EXERCISE AIM
Omit all pictures and transcribe only the lines in the entries below that run from the line with "right shoulder: (30, 74)" through the line with "left eye: (211, 64)".

=====

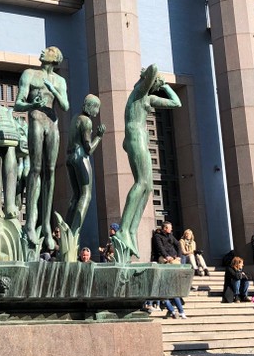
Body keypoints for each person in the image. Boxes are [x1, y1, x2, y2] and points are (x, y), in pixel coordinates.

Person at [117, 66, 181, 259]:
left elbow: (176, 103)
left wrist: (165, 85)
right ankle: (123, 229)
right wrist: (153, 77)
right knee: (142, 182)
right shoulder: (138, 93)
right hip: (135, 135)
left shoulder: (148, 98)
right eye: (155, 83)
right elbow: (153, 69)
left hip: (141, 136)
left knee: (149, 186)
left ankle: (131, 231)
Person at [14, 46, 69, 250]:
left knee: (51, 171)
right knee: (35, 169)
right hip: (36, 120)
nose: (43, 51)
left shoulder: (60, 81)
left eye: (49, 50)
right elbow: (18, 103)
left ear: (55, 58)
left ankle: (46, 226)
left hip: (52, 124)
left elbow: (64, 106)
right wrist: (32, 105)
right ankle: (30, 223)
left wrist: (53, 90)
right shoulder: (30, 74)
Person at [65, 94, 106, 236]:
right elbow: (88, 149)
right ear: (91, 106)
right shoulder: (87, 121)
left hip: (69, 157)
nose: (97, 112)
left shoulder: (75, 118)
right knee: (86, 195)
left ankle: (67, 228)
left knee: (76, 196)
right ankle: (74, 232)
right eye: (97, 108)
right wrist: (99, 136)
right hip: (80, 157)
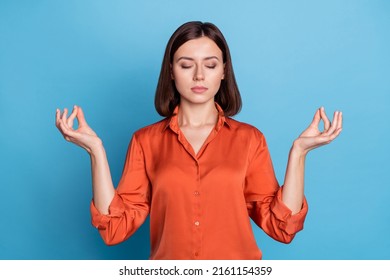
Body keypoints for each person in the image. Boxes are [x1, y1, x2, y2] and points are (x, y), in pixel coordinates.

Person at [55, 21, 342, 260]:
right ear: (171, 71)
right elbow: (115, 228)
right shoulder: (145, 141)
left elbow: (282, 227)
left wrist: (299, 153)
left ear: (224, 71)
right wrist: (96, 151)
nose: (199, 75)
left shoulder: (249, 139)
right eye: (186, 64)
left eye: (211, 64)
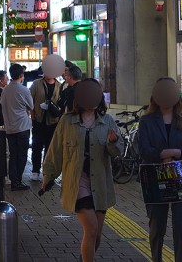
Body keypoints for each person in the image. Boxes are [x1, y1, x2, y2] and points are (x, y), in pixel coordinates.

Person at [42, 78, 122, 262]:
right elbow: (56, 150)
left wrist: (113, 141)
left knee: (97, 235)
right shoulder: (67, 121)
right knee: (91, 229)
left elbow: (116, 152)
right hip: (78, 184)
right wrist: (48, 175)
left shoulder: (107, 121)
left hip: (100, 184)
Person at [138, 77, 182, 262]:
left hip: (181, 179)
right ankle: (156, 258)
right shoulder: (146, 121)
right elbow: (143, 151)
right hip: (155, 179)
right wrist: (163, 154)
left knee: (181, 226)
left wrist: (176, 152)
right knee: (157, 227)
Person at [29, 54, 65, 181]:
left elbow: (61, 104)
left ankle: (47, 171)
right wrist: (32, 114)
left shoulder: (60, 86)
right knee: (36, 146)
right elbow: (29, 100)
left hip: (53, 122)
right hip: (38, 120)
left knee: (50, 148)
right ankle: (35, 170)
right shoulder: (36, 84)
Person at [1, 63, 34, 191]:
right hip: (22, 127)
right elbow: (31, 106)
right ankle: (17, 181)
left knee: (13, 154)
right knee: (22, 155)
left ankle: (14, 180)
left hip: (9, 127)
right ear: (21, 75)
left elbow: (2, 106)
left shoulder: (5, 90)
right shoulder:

=====

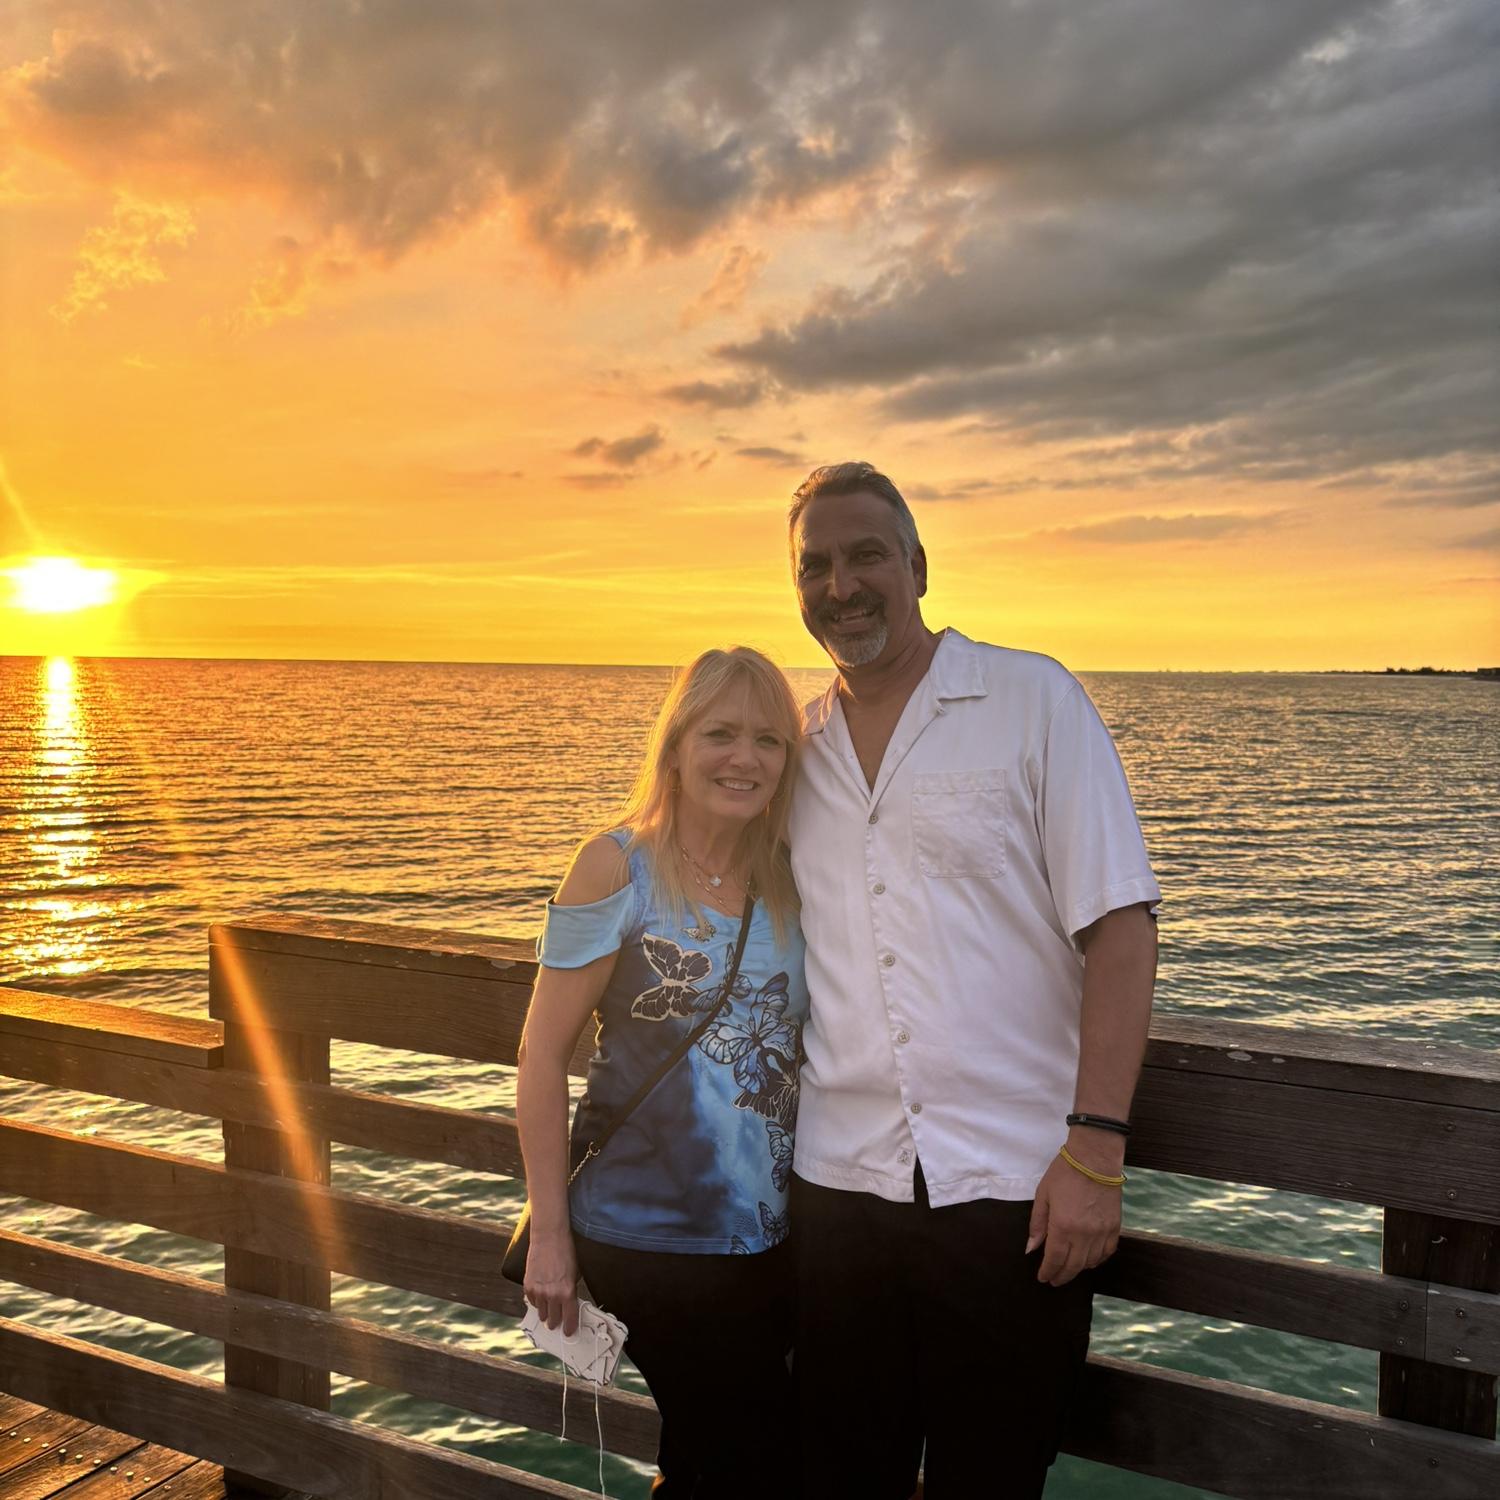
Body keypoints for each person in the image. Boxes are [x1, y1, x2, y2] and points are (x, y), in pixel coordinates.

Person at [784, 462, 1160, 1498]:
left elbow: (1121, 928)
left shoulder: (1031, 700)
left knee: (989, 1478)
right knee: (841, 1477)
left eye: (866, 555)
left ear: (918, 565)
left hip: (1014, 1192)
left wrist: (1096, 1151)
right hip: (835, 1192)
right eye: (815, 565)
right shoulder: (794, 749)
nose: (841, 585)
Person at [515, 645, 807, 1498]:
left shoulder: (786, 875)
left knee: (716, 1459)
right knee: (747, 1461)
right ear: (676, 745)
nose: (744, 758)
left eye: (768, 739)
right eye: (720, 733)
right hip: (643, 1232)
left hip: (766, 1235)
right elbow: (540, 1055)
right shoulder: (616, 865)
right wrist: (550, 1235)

=====

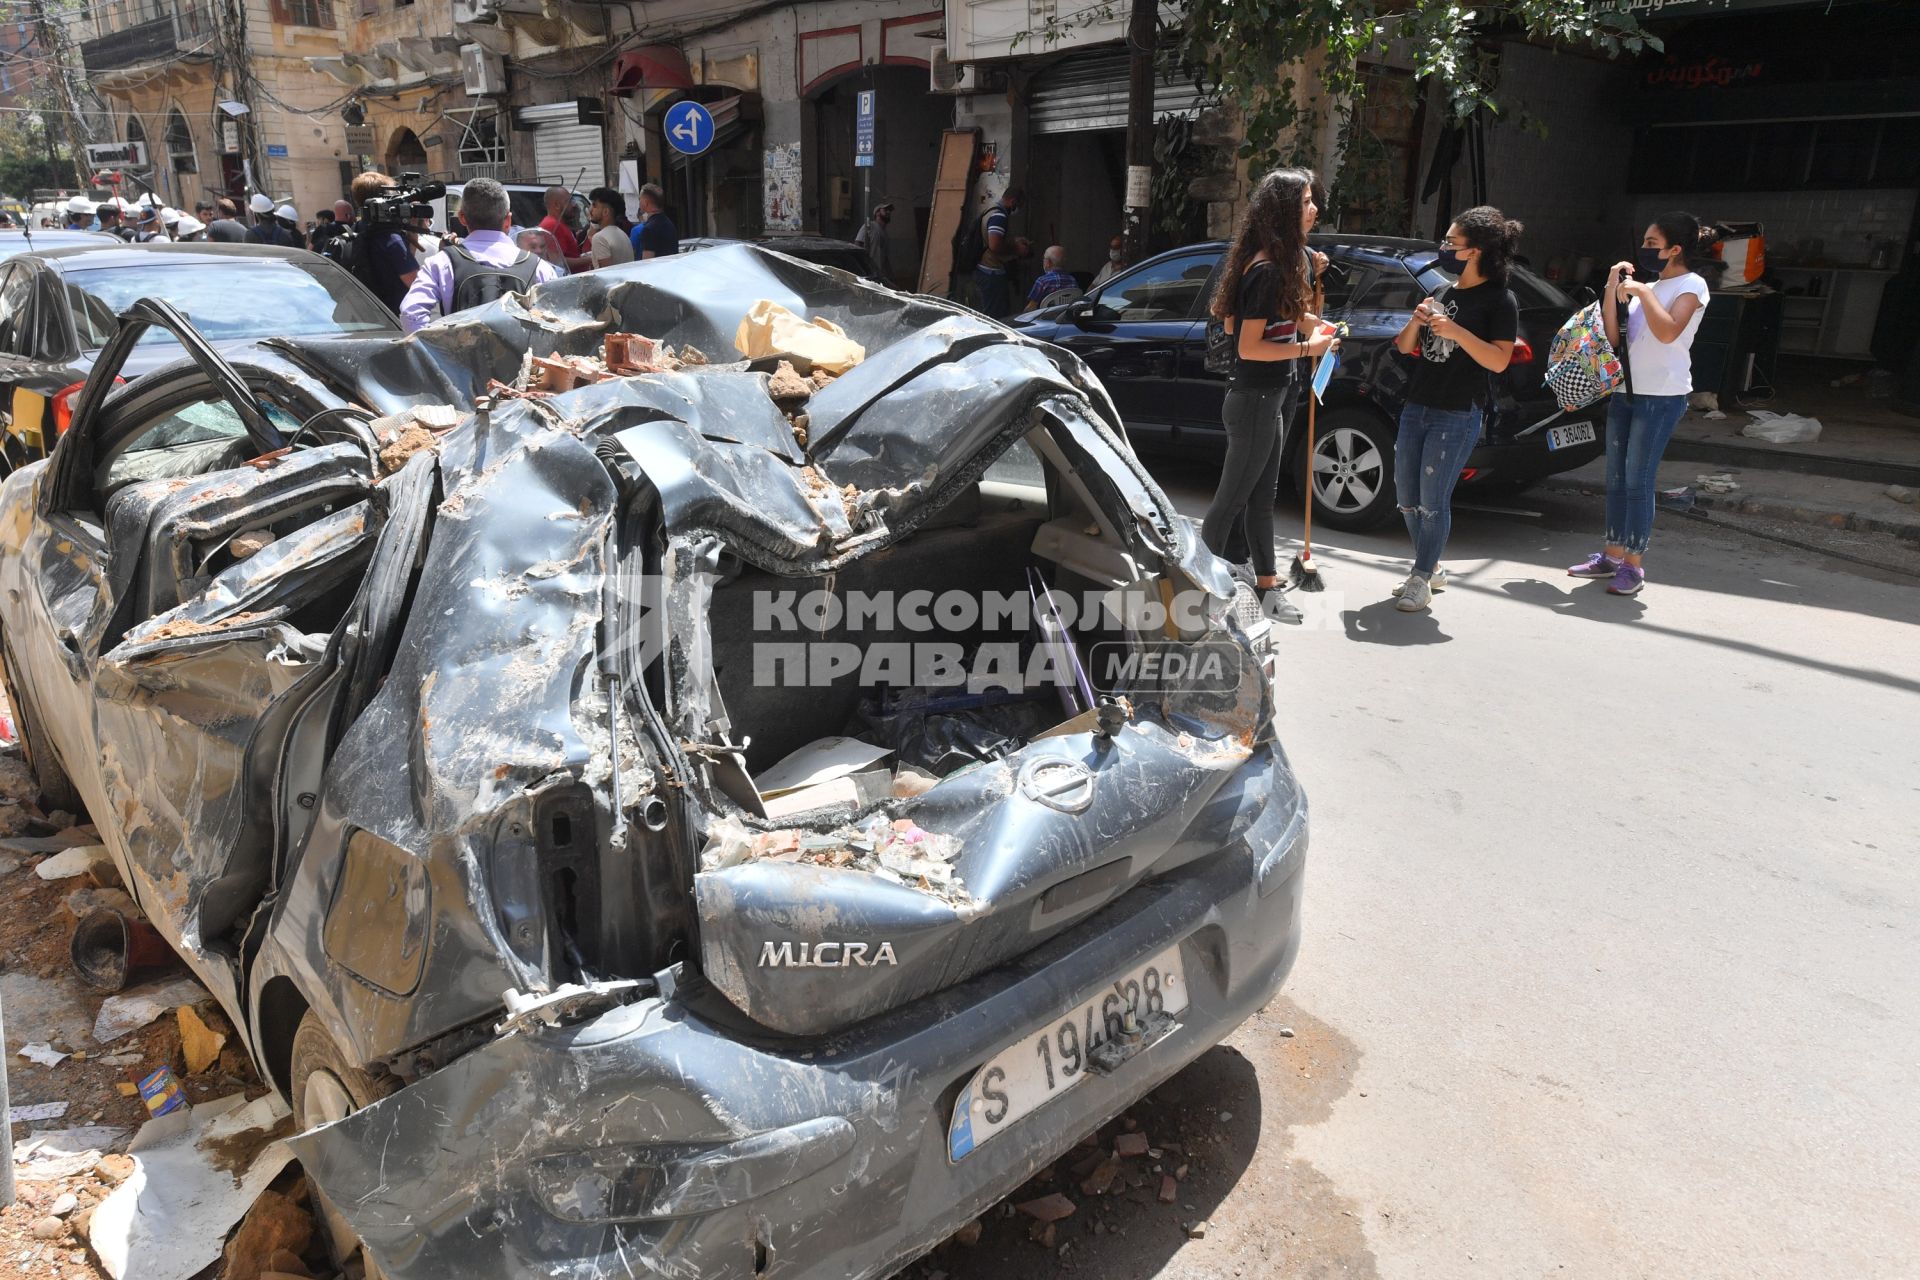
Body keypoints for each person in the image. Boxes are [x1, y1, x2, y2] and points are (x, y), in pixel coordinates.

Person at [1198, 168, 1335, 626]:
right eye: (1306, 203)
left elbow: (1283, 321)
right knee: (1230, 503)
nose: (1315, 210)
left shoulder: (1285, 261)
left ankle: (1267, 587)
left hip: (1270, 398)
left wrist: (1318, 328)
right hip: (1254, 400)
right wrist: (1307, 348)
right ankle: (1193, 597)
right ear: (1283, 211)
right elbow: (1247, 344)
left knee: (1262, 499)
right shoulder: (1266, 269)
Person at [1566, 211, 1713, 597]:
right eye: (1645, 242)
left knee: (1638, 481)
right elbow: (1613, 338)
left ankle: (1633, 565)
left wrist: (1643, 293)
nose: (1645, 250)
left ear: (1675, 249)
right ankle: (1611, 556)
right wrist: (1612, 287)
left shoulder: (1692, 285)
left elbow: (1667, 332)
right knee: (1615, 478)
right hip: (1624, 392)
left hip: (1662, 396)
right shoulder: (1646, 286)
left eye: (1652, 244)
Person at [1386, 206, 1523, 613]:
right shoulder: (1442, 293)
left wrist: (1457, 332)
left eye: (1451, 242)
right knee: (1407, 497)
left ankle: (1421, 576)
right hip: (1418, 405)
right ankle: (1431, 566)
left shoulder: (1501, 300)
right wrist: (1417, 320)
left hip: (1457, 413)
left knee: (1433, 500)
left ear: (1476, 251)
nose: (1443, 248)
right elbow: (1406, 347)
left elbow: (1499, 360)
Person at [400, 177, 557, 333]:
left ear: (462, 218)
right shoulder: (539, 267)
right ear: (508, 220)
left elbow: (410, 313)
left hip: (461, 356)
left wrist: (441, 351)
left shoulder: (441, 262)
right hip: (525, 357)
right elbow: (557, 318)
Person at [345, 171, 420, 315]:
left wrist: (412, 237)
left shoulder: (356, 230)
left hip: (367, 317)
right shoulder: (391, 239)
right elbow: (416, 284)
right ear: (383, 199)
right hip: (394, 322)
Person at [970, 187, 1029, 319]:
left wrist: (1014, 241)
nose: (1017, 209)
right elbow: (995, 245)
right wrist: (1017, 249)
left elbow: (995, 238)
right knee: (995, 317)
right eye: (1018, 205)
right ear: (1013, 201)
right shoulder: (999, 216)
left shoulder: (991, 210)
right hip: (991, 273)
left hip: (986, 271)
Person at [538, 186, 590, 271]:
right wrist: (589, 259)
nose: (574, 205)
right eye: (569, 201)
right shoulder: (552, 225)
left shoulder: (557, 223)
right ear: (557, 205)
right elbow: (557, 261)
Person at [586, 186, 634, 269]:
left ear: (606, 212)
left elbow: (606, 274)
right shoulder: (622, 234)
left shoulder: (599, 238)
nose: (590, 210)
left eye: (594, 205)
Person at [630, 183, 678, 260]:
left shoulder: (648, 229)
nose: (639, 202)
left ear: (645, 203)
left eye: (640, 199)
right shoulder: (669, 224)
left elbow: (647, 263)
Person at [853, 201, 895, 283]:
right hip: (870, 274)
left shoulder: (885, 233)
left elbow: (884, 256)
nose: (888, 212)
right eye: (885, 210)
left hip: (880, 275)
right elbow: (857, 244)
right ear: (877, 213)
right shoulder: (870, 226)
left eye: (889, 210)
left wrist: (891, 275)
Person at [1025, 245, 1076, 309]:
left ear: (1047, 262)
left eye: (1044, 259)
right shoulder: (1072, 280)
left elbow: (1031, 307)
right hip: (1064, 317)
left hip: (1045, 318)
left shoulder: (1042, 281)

=====

RESPONSE TO THIS TASK
right shoulder: (30, 74)
Person at [65, 94, 106, 236]:
right elbow: (88, 149)
right ear: (91, 106)
right shoulder: (87, 121)
left hip: (69, 157)
nose: (97, 112)
left shoulder: (75, 118)
right knee: (86, 195)
left ankle: (67, 228)
left knee: (76, 196)
right ankle: (74, 232)
right eye: (97, 108)
right wrist: (99, 136)
right hip: (80, 157)
Body keypoints for each person in the image. Boxes are [x1, y1, x2, y2] and points are (x, y), in pixel coordinates.

Person at [55, 21, 342, 260]:
right ear: (171, 71)
right elbow: (115, 228)
right shoulder: (145, 141)
left elbow: (282, 227)
left wrist: (299, 153)
left ear: (224, 71)
right wrist: (96, 151)
nose: (199, 75)
left shoulder: (249, 139)
right eye: (186, 64)
left eye: (211, 64)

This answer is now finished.